Associate Director Marshall I. Goldman said the new donations will allow the research center to attract better scholars to study at Harvard, usually for a year, and to invite special guest lecturers.

Three foundations, the Mellon, Olin and Bradley, donated the funds, which were given in the form of matching gifts and multi-year grants.

The center currently supports about 35 fellowships each year, a figure not likely to change, Goldman said. "We're restricted by walls," he said.

Instead of supporting a greater number of scholars, the center will use the additional money to lure more important and younger scholars to Harvard.

Goldman said the center hopes to capitalize on the Soviet Union's policy of "glasnost," or openness, to bring more Soviet scholars and politicians to Cambridge. The center is currently arranging a formal exchange program with an institute in the Soviet Union.

In the next few weeks, Leonid Abalkin, a close economic adviser to Gorbachev, is scheduled to speak at the Russian Research Center.

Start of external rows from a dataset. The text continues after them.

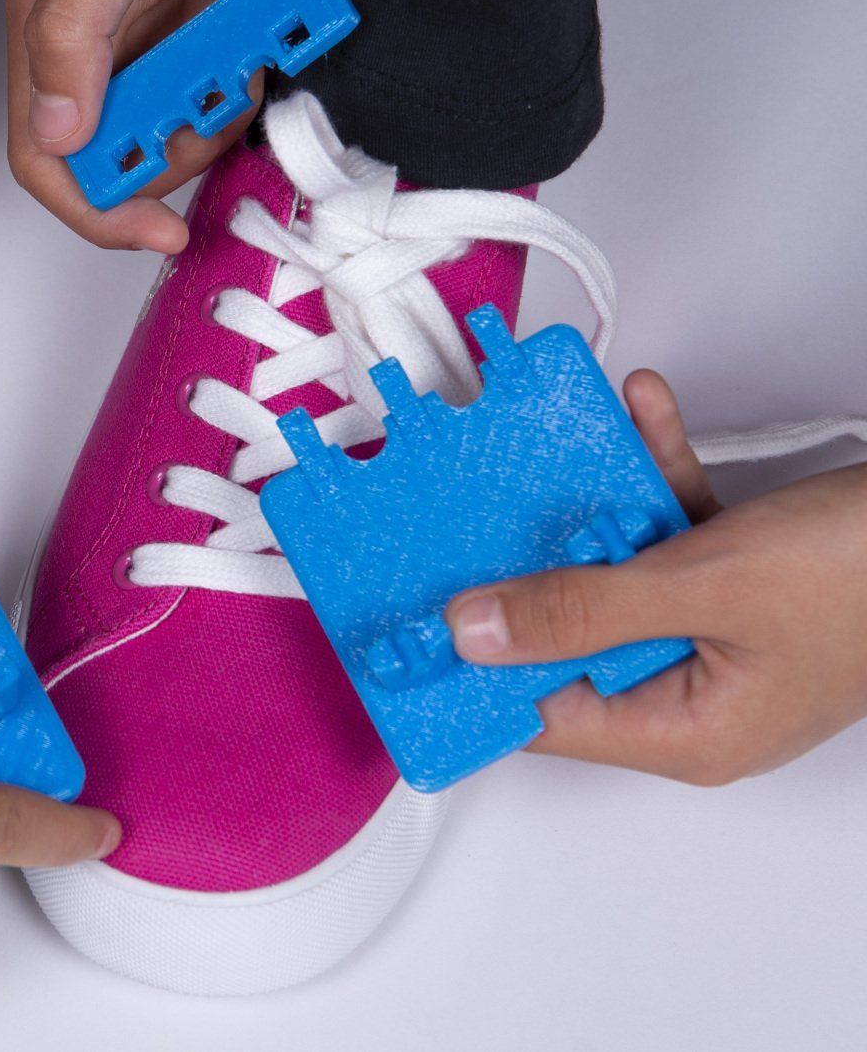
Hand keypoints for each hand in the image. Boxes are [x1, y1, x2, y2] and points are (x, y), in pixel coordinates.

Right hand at [5, 0, 266, 253]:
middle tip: (225, 86)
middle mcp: (94, 32)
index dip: (97, 206)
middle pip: (125, 145)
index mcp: (48, 20)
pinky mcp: (204, 9)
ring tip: (244, 8)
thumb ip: (73, 33)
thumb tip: (55, 131)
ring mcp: (153, 22)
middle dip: (184, 133)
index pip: (46, 152)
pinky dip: (254, 41)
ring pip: (186, 112)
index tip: (157, 229)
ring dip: (226, 79)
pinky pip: (229, 68)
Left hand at [444, 371, 866, 785]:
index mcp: (684, 730)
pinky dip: (653, 470)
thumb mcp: (705, 589)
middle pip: (566, 633)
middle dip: (520, 564)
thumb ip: (581, 609)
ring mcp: (719, 630)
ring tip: (542, 443)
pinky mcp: (743, 576)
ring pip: (615, 567)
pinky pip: (672, 523)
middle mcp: (694, 688)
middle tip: (451, 512)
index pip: (539, 715)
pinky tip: (636, 411)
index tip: (399, 625)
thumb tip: (474, 630)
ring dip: (588, 499)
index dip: (468, 672)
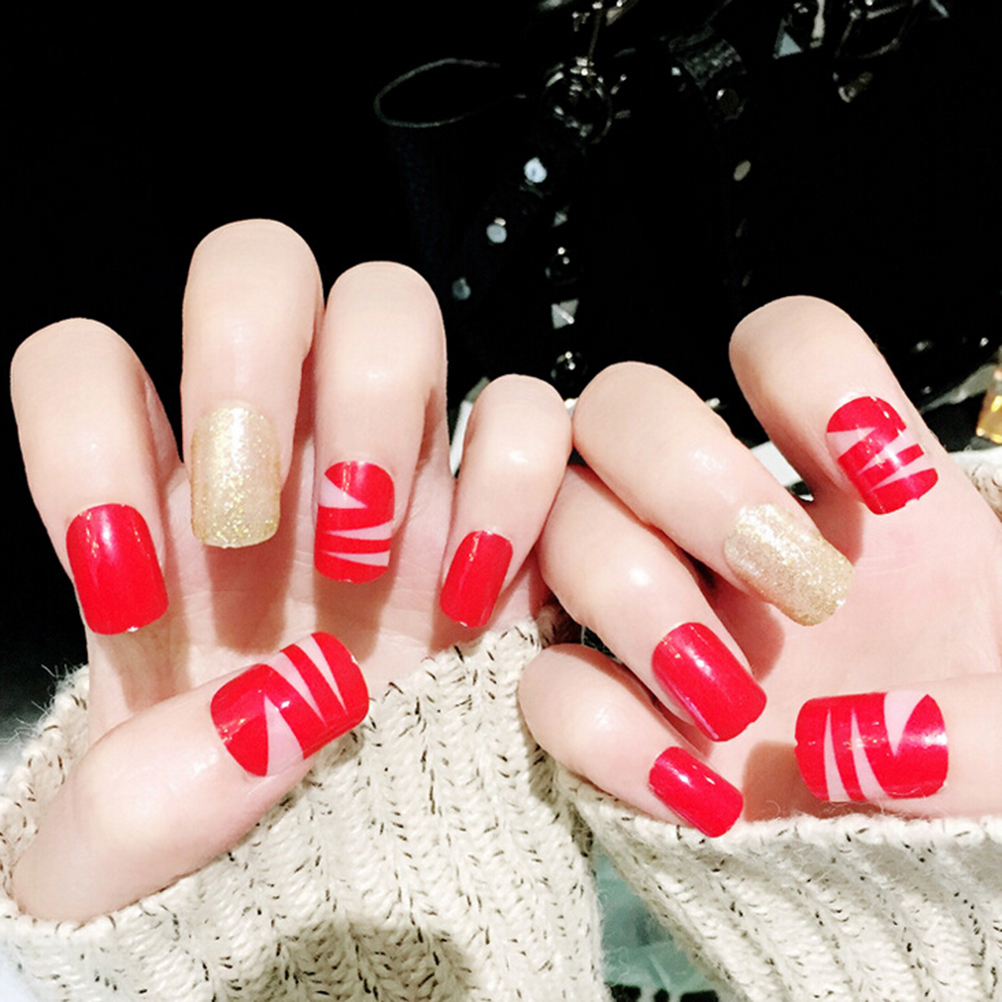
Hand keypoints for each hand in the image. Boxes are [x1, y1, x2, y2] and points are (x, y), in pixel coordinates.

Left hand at [9, 220, 569, 919]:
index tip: (131, 591)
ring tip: (370, 560)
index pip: (84, 367)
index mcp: (149, 504)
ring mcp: (393, 462)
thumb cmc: (207, 825)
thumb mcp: (123, 857)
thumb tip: (255, 727)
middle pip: (257, 268)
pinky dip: (515, 481)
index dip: (86, 447)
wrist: (330, 851)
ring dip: (381, 411)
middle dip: (248, 365)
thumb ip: (130, 815)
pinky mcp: (494, 504)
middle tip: (256, 522)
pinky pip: (529, 412)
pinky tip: (475, 594)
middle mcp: (275, 451)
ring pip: (391, 307)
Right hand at [520, 296, 1001, 835]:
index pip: (786, 349)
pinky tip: (689, 791)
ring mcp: (642, 604)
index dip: (810, 377)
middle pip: (623, 402)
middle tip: (792, 586)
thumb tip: (855, 741)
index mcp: (836, 497)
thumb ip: (981, 732)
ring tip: (729, 705)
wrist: (889, 876)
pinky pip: (540, 680)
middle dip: (689, 479)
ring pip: (561, 521)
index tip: (876, 475)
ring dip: (639, 604)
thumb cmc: (962, 770)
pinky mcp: (594, 695)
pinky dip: (604, 731)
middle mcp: (718, 530)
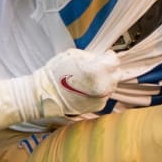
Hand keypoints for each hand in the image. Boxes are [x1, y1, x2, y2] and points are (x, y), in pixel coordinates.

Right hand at [0, 48, 119, 130]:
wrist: (45, 94)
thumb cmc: (56, 72)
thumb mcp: (73, 55)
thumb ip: (92, 56)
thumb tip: (102, 57)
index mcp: (98, 69)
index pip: (114, 60)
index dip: (108, 56)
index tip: (103, 56)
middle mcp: (103, 85)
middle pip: (116, 74)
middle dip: (108, 69)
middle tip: (97, 68)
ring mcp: (101, 97)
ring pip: (111, 85)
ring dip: (104, 81)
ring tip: (89, 79)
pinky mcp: (97, 106)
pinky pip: (104, 96)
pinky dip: (99, 91)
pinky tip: (87, 89)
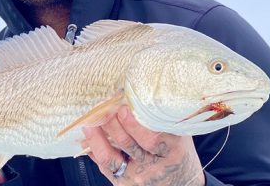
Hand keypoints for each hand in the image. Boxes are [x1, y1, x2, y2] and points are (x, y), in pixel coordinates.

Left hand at [82, 106, 204, 185]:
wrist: (180, 181)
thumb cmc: (177, 151)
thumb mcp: (179, 132)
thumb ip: (162, 116)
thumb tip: (136, 93)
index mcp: (172, 150)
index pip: (151, 137)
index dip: (133, 123)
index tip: (122, 107)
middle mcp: (154, 167)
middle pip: (127, 144)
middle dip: (111, 123)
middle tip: (103, 108)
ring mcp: (137, 177)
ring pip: (109, 156)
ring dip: (96, 135)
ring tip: (91, 120)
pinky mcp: (123, 183)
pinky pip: (104, 165)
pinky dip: (94, 148)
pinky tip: (89, 136)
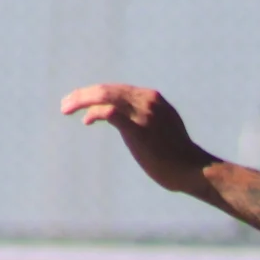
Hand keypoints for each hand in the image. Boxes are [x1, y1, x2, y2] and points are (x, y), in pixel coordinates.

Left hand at [58, 84, 213, 195]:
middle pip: (107, 89)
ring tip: (66, 108)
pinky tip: (87, 120)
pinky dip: (94, 113)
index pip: (116, 89)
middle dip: (82, 95)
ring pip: (104, 95)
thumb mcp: (162, 130)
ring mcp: (143, 113)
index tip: (80, 104)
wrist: (194, 170)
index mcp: (153, 99)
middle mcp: (147, 100)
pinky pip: (109, 112)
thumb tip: (127, 126)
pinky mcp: (138, 128)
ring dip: (81, 100)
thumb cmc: (178, 157)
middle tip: (65, 105)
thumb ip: (145, 121)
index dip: (95, 94)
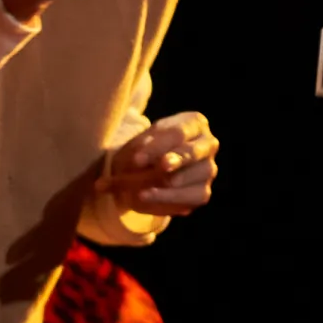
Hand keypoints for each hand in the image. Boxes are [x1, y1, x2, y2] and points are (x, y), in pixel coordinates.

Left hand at [95, 112, 218, 217]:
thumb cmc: (146, 149)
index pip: (178, 132)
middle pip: (192, 152)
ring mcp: (209, 169)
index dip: (157, 146)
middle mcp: (208, 144)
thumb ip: (131, 156)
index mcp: (194, 123)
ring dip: (169, 185)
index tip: (137, 159)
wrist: (150, 170)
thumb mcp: (136, 146)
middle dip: (174, 160)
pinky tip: (148, 199)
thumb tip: (114, 176)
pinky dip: (169, 199)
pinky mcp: (203, 192)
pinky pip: (192, 197)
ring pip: (195, 176)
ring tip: (143, 193)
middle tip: (160, 167)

The grants come primarily from the Mellon Foundation, which will donate $500,000 to the center on the condition that it raise contributions in the next three years twice the grant's value. The center has already raised $200,000 toward that end, Goldman said.

The money from the Mellon grant will fund an endowment that is expected to generate $30,000 a year for the center, Goldman said. The foundation has given two previous grants to the center.

The rest of the recent funding comes from two other philanthropic organizations. The Olin Foundation will donate $100,000 a year over the next three years to pay for fellowships, as well as $50,000 to pay for special seminars, according to a press release.

The Bradley Foundation will also give money for immediate use by the center, in the form of a $175,000 grant in each of the next two years to be used for fellowships.

Hillel Fradkin of the Bradley Foundation said that Harvard will probably receive more money from the foundation in the future. The foundation's board will review the grant in two years, and odds are favorable for a renewal at that time, he said.

Fradkin said the foundation decided to fund the Russian Research Center, though it had not done so in the past two years, because "the area of Soviet Studies has been neglected in the past few years."